Nach nur 26 Sekunden der Verlängerung schoss Yannic Seidenberg die Deutschen in den Viertelfinal am Mittwoch gegen Schweden, den ersten seit 16 Jahren an Olympischen Spielen. Der Sieg des Erzrivalen war verdient, Deutschland hatte mit Ausnahme des Mitteldrittels mehr vom Spiel. Die Schweizer enttäuschten erneut und fanden gegen den kompakt verteidigenden Gegner kein Rezept.

Sträflicher Fehlstart

Bereits begonnen hatte die Partie aus Schweizer Sicht miserabel. Nach nur neun Sekunden wurde Cody Almond nach einem unnötigen Check gegen den Kopf mit einem Restausschluss unter die Dusche geschickt. Die Deutschen nutzten die Fünfminutenstrafe prompt zur frühen Führung durch Leonhard Pföderl. Weniger gut machten es die Schweizer, die in der Folge drei Strafen gegen Deutschland nicht ausnützen konnten.

[Gesammelte Daten]
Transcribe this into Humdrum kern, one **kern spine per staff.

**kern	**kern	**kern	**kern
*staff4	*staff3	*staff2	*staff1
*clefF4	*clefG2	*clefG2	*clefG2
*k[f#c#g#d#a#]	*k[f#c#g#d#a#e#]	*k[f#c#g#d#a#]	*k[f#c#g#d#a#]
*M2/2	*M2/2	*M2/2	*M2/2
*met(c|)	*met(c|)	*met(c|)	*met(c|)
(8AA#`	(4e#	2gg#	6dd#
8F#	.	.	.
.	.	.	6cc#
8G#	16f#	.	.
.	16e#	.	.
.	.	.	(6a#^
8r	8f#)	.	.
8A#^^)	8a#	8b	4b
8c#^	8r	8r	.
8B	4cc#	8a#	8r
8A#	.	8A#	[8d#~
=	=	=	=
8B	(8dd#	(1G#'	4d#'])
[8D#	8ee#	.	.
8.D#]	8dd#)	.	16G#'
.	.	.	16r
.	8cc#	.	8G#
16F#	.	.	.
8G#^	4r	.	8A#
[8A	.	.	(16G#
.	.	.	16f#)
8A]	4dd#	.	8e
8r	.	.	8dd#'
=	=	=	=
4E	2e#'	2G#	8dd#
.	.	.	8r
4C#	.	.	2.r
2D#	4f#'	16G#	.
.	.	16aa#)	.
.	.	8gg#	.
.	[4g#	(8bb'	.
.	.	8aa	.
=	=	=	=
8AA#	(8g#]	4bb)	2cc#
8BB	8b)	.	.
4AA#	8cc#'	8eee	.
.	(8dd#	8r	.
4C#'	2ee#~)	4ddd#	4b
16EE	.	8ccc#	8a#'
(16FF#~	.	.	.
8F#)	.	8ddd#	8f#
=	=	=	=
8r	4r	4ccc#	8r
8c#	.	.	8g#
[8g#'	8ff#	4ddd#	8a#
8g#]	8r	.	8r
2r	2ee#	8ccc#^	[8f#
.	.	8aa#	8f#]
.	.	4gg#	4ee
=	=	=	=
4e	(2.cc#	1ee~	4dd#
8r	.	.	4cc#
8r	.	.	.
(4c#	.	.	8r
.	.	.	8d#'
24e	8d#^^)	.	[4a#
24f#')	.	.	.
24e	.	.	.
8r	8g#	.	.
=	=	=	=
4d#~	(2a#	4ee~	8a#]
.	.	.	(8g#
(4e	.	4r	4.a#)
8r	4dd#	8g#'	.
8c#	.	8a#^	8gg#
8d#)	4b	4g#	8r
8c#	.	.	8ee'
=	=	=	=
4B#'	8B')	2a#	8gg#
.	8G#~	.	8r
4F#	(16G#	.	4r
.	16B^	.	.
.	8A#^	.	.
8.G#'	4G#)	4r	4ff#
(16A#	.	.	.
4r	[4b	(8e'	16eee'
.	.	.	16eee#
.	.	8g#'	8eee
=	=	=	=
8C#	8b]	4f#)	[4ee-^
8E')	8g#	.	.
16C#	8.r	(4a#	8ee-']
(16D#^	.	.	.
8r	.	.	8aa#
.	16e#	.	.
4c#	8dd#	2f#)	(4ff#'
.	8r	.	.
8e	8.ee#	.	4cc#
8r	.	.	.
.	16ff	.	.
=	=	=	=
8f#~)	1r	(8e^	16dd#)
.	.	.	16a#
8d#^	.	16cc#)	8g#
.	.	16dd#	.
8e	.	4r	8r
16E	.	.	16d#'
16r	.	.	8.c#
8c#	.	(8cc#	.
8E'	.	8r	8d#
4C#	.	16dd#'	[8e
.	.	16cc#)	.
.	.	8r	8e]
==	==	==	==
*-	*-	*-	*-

* Arbeitsaufträge *
1. Entscheiden Sie für jede Aussage, ob sie mit dem Spielbericht übereinstimmt. Antworten Sie mit Ja oder Nein und zitieren Sie die ausschlaggebenden Worte.
(a) Yannic Seidenberg erzielte in der Verlängerung das Tor zum Einzug in den Viertelfinal.
(b) Cody Almond wurde nach neun Minuten mit einem Restausschluss bestraft.
(c) Die Schweizer nutzten eine der drei Strafen gegen Deutschland zu einem Tor.
2. Beantworten Sie die Fragen zum Spielbericht kurz.
(a) Gegen welche Mannschaft spielen die Deutschen im Viertelfinal?
(b) Wer brachte Deutschland früh in Führung?
(c) In welchem Spielabschnitt hatte Deutschland nicht mehr vom Spiel?
3. Führen Sie den Spielbericht über die Partie zwischen der Schweiz und Deutschland im Anschluss an seinen letzten Satz weiter.

* Lösungen *
1.
(a) Ja: „Nach nur 26 Sekunden der Verlängerung schoss Yannic Seidenberg die Deutschen in den Viertelfinal“
(b) Nein: „Nach nur neun Sekunden wurde Cody Almond nach einem unnötigen Check gegen den Kopf mit einem Restausschluss unter die Dusche geschickt.“
(c) Nein: „Weniger gut machten es die Schweizer, die in der Folge drei Strafen gegen Deutschland nicht ausnützen konnten.“

2.
(a) Gegen Schweden.
(b) Leonhard Pföderl.
(c) Im Mitteldrittel.

3.
Übermütiger Auftakt: Cody Almond wird nur neun Sekunden nach Anpfiff wegen eines Ellbogen-Checks gegen den Kopf von Verteidiger Ehrhoff unter die Dusche geschickt. (Quelle: SRF)

Die Partie wurde zur erwartet umkämpften Angelegenheit. Nach dem missglückten Auftakt kamen die Schweizer – allerdings erst im zweiten Drittel – langsam besser ins Spiel. In der 24. Minute erzielte schliesslich Simon Moser nach einem Abpraller und mit seinem zweiten Treffer an diesem Turnier den zu diesem Zeitpunkt nicht unverdienten Ausgleich zum 1:1.

Erlösender Ausgleich: Simon Moser lässt das Netz zum längst fälligen Ausgleichstreffer zappeln. (Quelle: SRF)

Sudden Death

Im letzten Abschnitt bauten die Schweizer aber wieder ab. 6:12 lautete das Schussverhältnis zu Ungunsten der Schweiz in den letzten 20 Minuten. Und in der Verlängerung versetzten die Deutschen den Schweizern gleich mit dem ersten ernsthaften Angriff den K.o.-Schlag.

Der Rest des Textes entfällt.